Not because of the weather. For the second-straight day it was in the 60s here, although it was a more dreary day than Saturday. No complaints there.
Not because anyone in the family was sick. We are all reasonably healthy.
Not because of L’s basketball game. Although we lost by 2, it was a good game and the girls played really well.
Sunday sucked because of a text I got late in the morning from a friend back in KC with the news about Yordano Ventura.
Ventura wasn’t the first athlete to lose his life too early. Hell, he wasn’t even the only one to die on Saturday night/Sunday morning.
But he was the first who played for a team that I loved. I wasn’t Prince-died sad Sunday, but I was bummed for the rest of the day, the sadness rising a little each time I read another tribute to him from a baseball writer, by a fan, or news that his teammates were gathering with fans at Kaufman Stadium to celebrate his life.
My thoughts about Yordano? I’ll argue he was the most frustrating Royals prospect ever. There were plenty of guys who were high draft picks or minor league studs who never panned out if and when they made it the big leagues. But none of them ever had the ceiling that Yordano had while also showing the flashes of brilliance he showed.
From his earliest days with the Royals, he displayed the physical skills to be one of the best pitchers in the game. His first full year in the rotation, 2014, he had an amazing stretch of starts early in the season. He capped that year by throwing seven shutout innings in game six of the World Series.
But he always countered those brilliant stretches with the maddening ones. The innings where he would get two quick outs, walk a guy on a close 3–2 count, then lose focus and give up a single followed by a 3-run home run. There were the games where he appeared to be cruising and suddenly had a 35-pitch inning that prevented him from getting through the fifth.
And then there were the blowups. The yelling at opponents for no clear reason. The yapping with first base coaches as he walked off the mound. The three-straight starts in 2015 when benches cleared because of his antics.
With Yordano every start was a thrill ride of not knowing if he would be un-hittable or a head case.
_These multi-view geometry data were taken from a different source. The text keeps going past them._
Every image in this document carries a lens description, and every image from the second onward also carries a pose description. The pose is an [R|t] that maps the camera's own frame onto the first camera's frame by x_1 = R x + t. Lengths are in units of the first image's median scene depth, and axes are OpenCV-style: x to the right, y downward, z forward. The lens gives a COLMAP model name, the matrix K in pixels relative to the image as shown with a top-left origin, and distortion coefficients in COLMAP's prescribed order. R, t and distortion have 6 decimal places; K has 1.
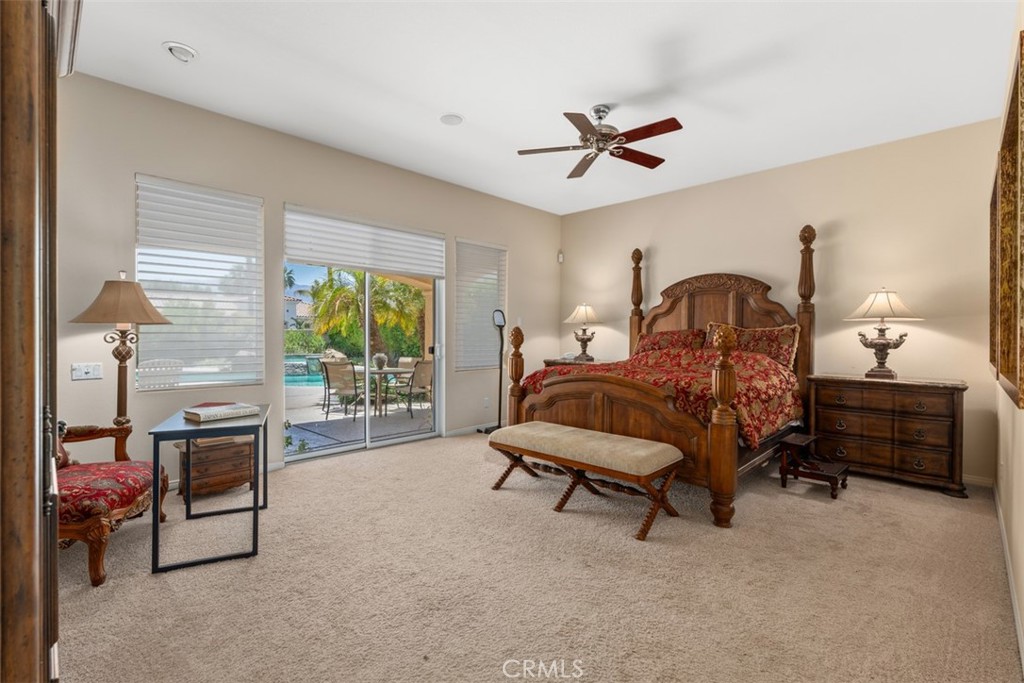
lens RADIAL K [[464.3, 0, 513.5], [0, 464.3, 338.5], [0, 0, 1]] dist [-0.002186, 0.000277]
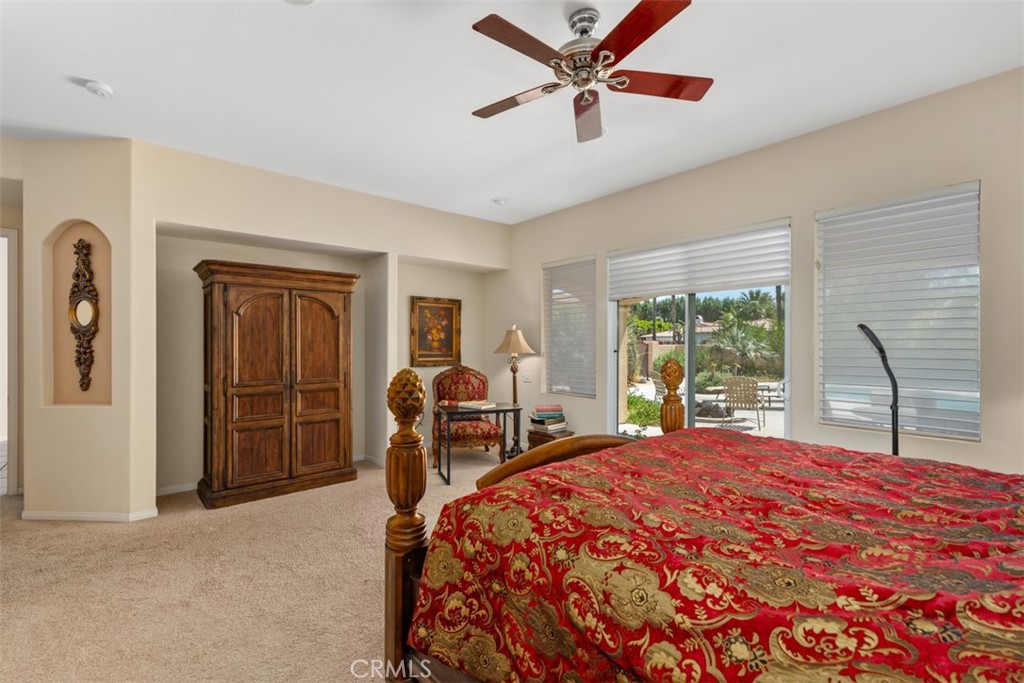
lens RADIAL K [[464.3, 0, 514.0], [0, 464.3, 344.1], [0, 0, 1]] dist [-0.002186, 0.000277]
pose [[-0.104243, -0.004106, -0.994543, 0.753756], [-0.007138, 0.999969, -0.003380, -0.048579], [0.994526, 0.006747, -0.104269, 0.906100]]
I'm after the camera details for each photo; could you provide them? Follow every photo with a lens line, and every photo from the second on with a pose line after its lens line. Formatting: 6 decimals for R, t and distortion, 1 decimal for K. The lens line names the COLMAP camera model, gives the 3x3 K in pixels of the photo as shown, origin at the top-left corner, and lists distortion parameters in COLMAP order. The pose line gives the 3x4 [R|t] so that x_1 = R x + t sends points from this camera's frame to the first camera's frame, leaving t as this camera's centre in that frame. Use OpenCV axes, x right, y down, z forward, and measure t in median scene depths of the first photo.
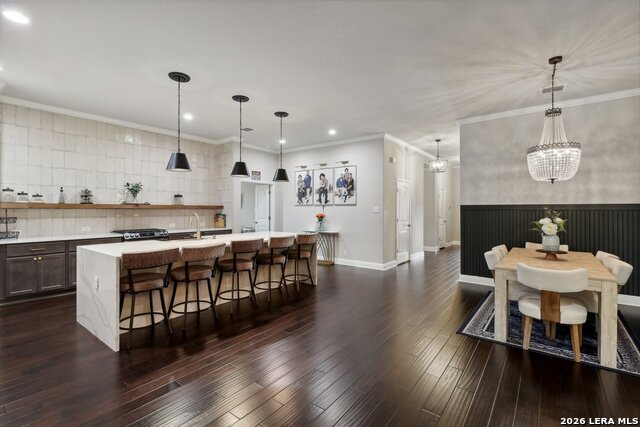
lens RADIAL K [[295.9, 0, 314.9], [0, 295.9, 207.5], [0, 0, 1]] dist [0.013350, -0.010314]
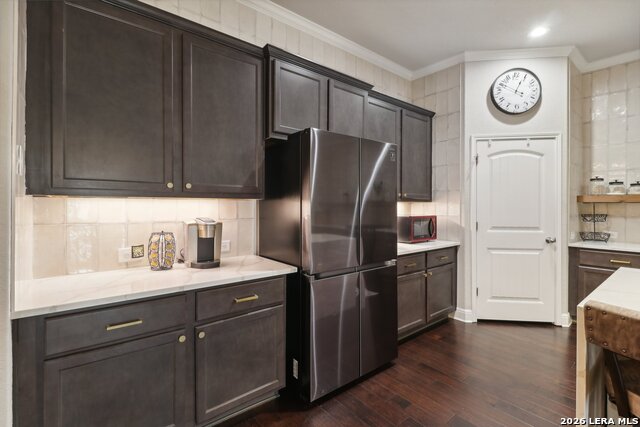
lens RADIAL K [[295.9, 0, 313.7], [0, 295.9, 204.3], [0, 0, 1]] dist [0.013350, -0.010314]
pose [[-0.237708, -0.001075, -0.971336, -0.082864], [-0.000278, 0.999999, -0.001039, 0.007197], [0.971337, 0.000023, -0.237708, 0.394915]]
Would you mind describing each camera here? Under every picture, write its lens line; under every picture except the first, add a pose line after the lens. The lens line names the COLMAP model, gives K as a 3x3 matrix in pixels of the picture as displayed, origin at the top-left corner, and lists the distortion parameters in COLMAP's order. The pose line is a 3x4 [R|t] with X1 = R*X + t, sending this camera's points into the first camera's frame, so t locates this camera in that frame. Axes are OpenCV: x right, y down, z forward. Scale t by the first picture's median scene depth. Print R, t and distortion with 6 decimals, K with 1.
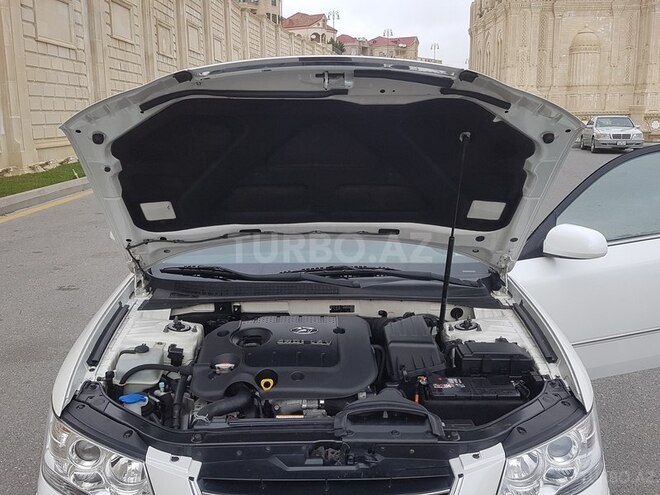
lens RADIAL K [[703.0, 0, 325.2], [0, 703.0, 248.7], [0, 0, 1]] dist [0.041855, 0.000000]
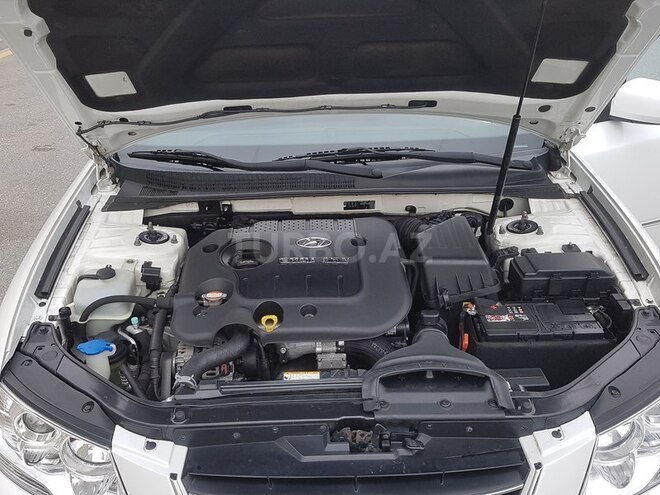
lens RADIAL K [[703.0, 0, 317.2], [0, 703.0, 263.8], [0, 0, 1]] dist [0.041855, 0.000000]
pose [[0.999623, -0.024453, -0.012482, -0.018184], [0.026791, 0.968138, 0.248980, -0.055530], [0.005997, -0.249220, 0.968428, 0.259256]]
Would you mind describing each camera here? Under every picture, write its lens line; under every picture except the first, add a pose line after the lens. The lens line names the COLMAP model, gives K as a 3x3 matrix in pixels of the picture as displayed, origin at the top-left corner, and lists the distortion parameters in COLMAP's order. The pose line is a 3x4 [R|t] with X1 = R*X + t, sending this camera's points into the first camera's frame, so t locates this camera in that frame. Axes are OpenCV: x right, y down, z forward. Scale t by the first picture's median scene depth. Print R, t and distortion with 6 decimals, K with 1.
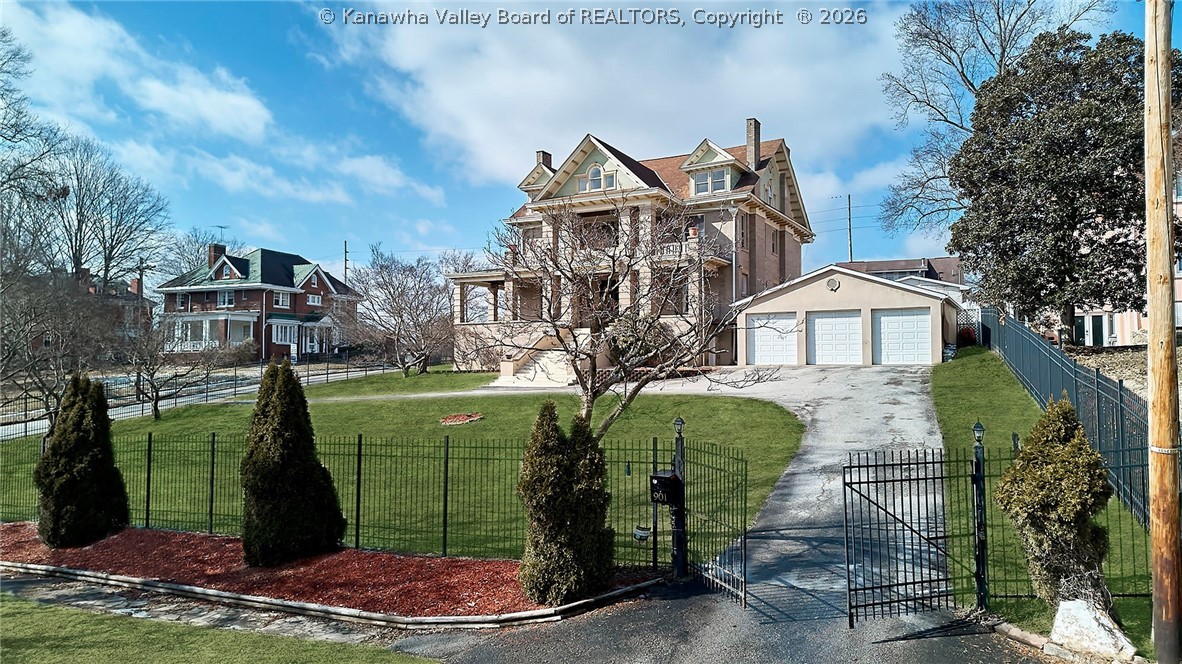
lens RADIAL K [[828.2, 0, 591.0], [0, 828.2, 332.0], [0, 0, 1]] dist [0.059640, -0.002624]
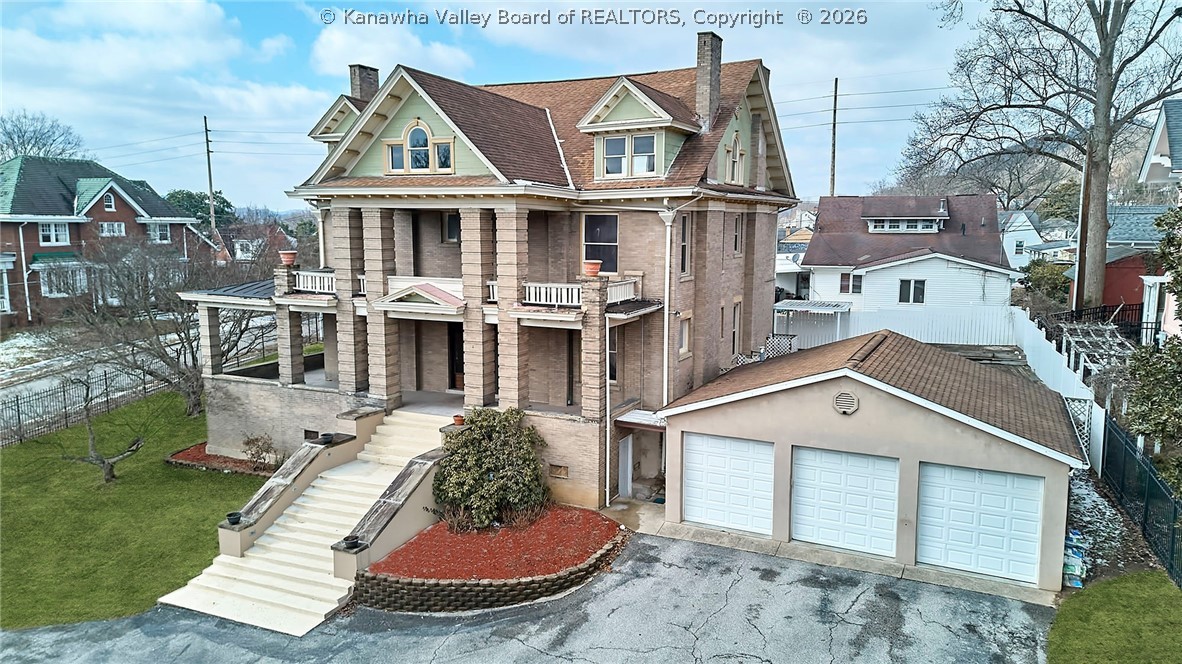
lens RADIAL K [[824.4, 0, 591.0], [0, 824.4, 332.0], [0, 0, 1]] dist [0.126879, -0.053302]
pose [[0.998826, -0.003601, 0.048316, 0.076860], [-0.005428, 0.982639, 0.185446, -0.142287], [-0.048145, -0.185490, 0.981466, 0.365115]]
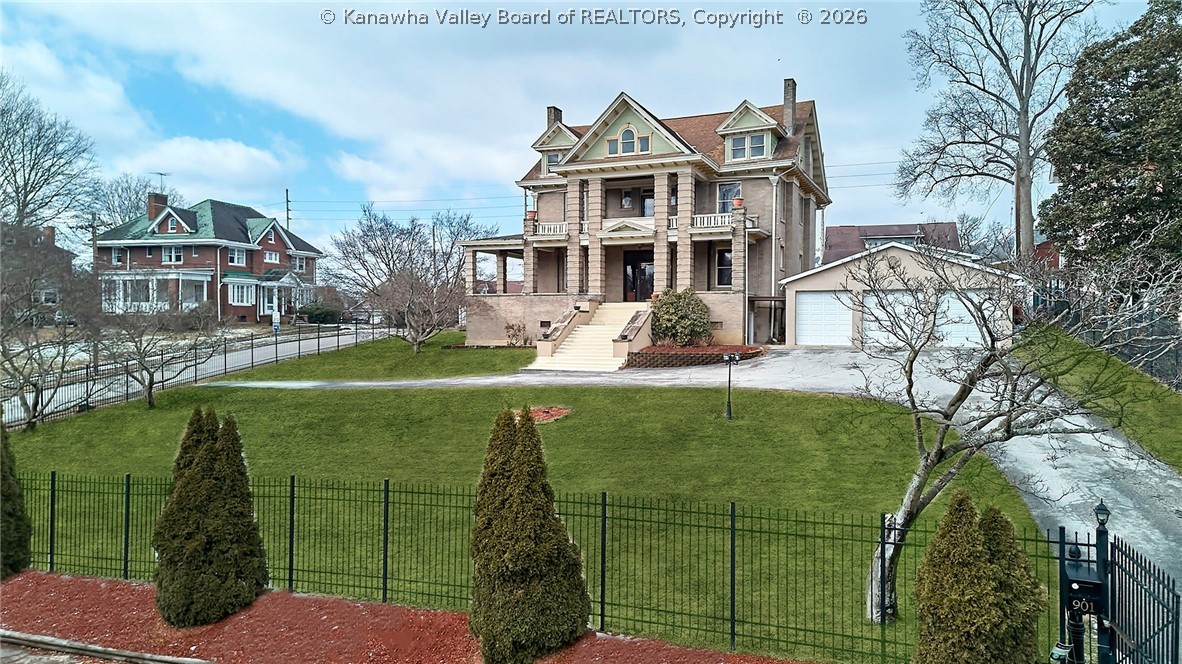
lens RADIAL K [[824.4, 0, 591.0], [0, 824.4, 332.0], [0, 0, 1]] dist [0.126879, -0.053302]
pose [[0.995683, 0.001695, 0.092800, -0.102518], [-0.007450, 0.998067, 0.061700, -0.024257], [-0.092516, -0.062125, 0.993771, 0.055978]]
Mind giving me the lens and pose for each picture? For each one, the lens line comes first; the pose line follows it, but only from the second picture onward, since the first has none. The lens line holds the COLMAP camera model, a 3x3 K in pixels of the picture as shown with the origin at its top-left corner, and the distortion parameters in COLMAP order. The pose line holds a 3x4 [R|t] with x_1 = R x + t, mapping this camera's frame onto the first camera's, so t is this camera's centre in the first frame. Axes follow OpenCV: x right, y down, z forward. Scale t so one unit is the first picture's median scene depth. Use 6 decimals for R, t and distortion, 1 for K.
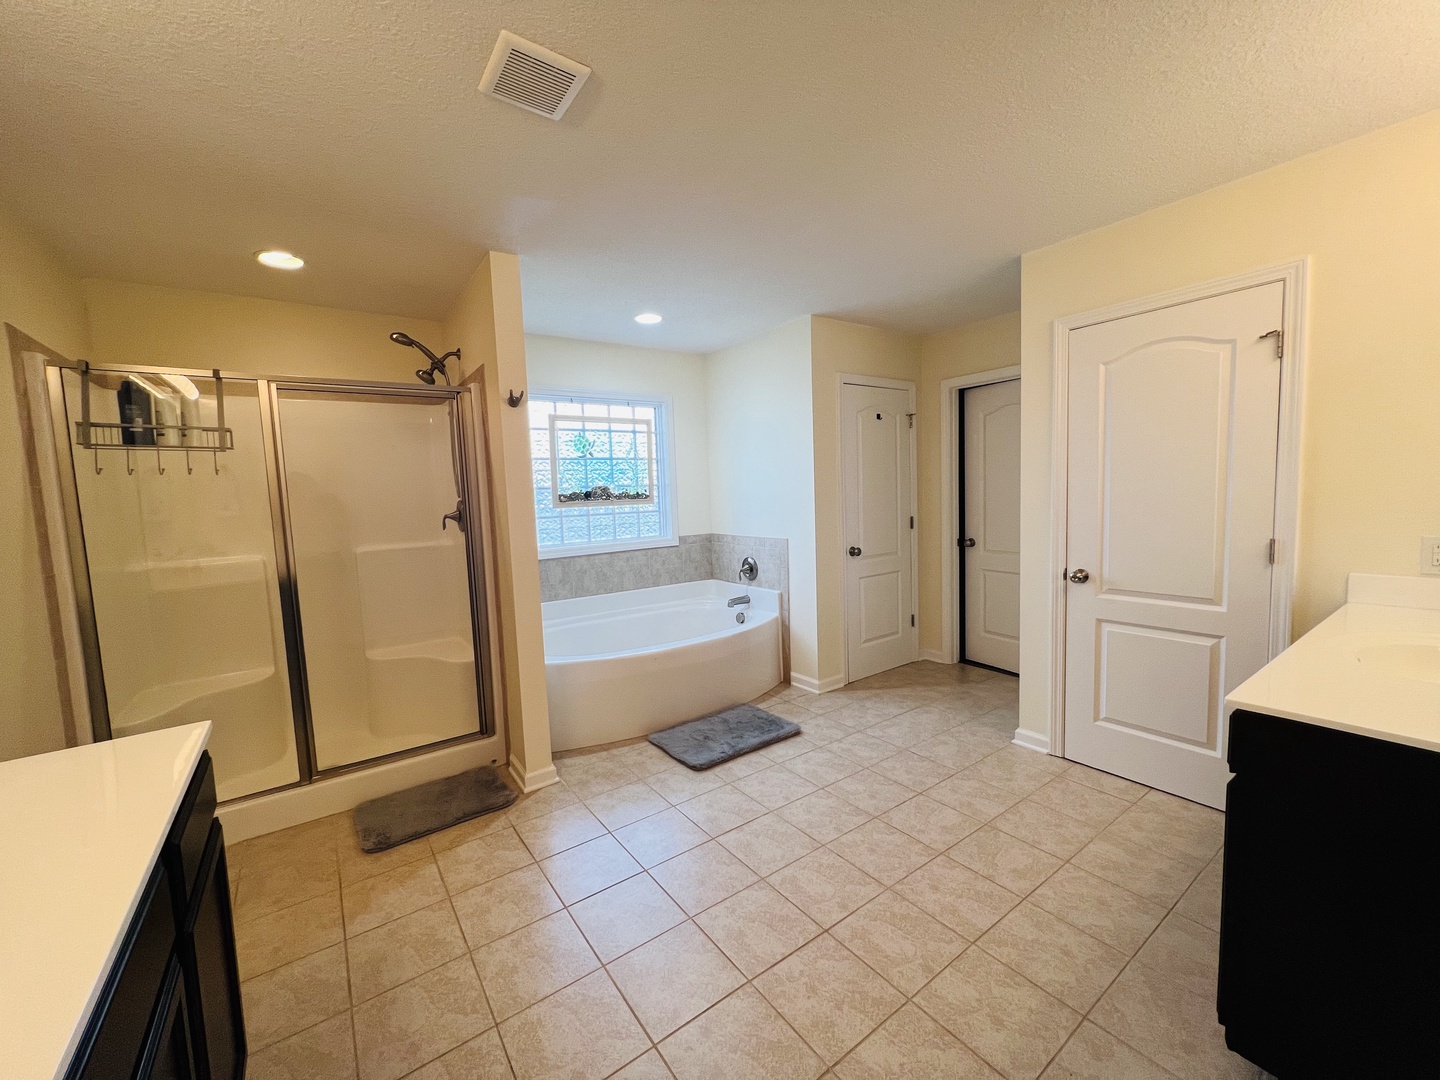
lens RADIAL K [[579.7, 0, 721.3], [0, 579.7, 541.1], [0, 0, 1]] dist [-0.000321, 0.000044]
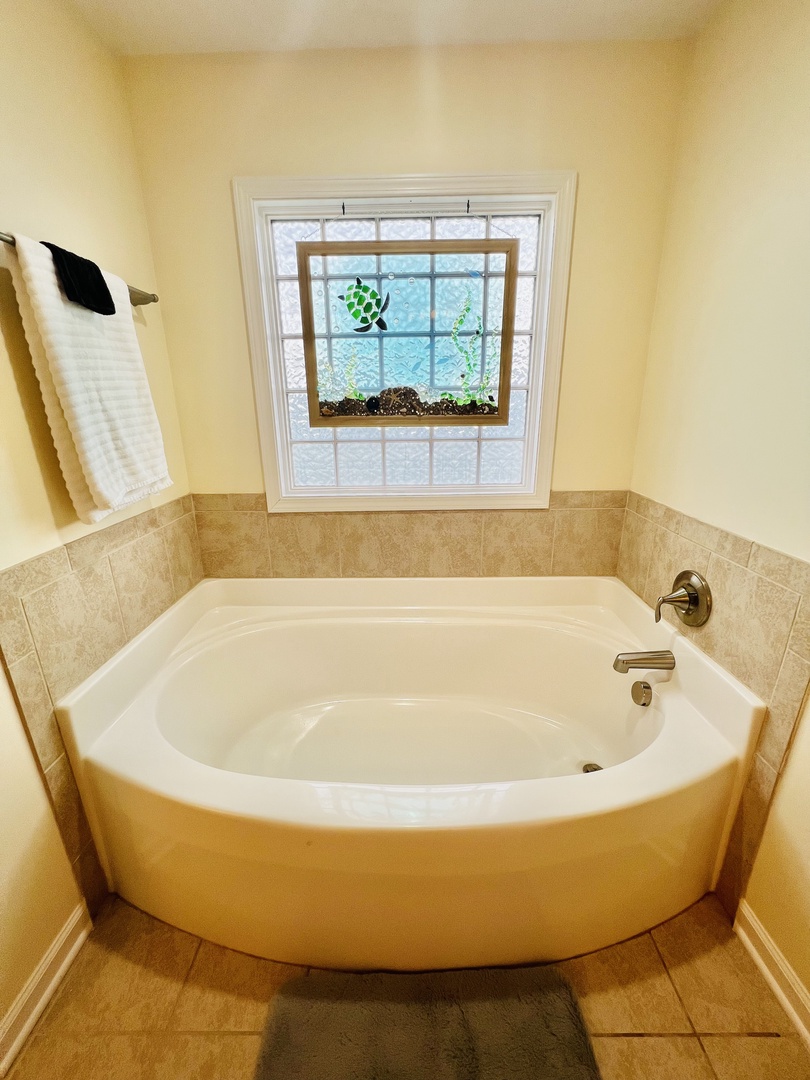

Would he be solid through six-plus, or meltdown in the third and tax the bullpen.
There was always something.
The 2016 season was disappointing in a lot of ways for the Royals. To me the biggest disappointment was that Yordano seemed stuck in mediocrity. Sure, he threw the most innings of his career. But he also gave up the most hits and had the highest ERA and WHIP of his career. And he was a mess in July. Then again, the whole team was. But the Royals seemed fed up with him and publicly acknowledged they were entertaining offers for him. Was he going to be another one of those guys with a million dollar arm that could never figure it out?
In the end, the Royals stuck with him, and he improved in the final quarter of the season. He was only 25, signed to a team-friendly contract for five more seasons, and still oozed with potential. You don’t give up on guys like that.
Looking ahead to 2017, there was the hope that maybe Yordano was a year behind Danny Duffy, a guy that also took awhile to figure it out. But once Duffy did, he became one of the better pitchers in the league for a stretch of the 2016 season. With guys like Yordano, you always hoped.
Many of the tributes to Yordano have mentioned his kid-like nature. He loved to goof off. His teammates, while weary of his on-the-field blowups, seemed to still love him in the locker room, where he was everyone’s little brother. Royals fans will never forget his epic celebration in the locker room after the Royals clinched the 2016 AL pennant. “OOOOOH BABY!” was a meme on Royals Twitter for some time.
There were also mentions of how hard he worked as a player, always diligent in his workouts, his dedication to watching video, his attention to his coaches. He made great efforts to master English, and proudly began giving interviews in his second language two years ago.
I first heard Yordano’s name when he was 18 or 19, back when the Royals still sucked but their minor league system was bubbling with young talent. I kept reading about this kid in A-ball in Illinois who had an electric arm. The scouts said if he could ever harness its power, he could be a gem. They also always mentioned his size, and feared his slight build would limit him to pitching out of the bullpen in the majors.
Yordano was too big to contain. He scoffed at people who said he was too small. He just kept throwing fire.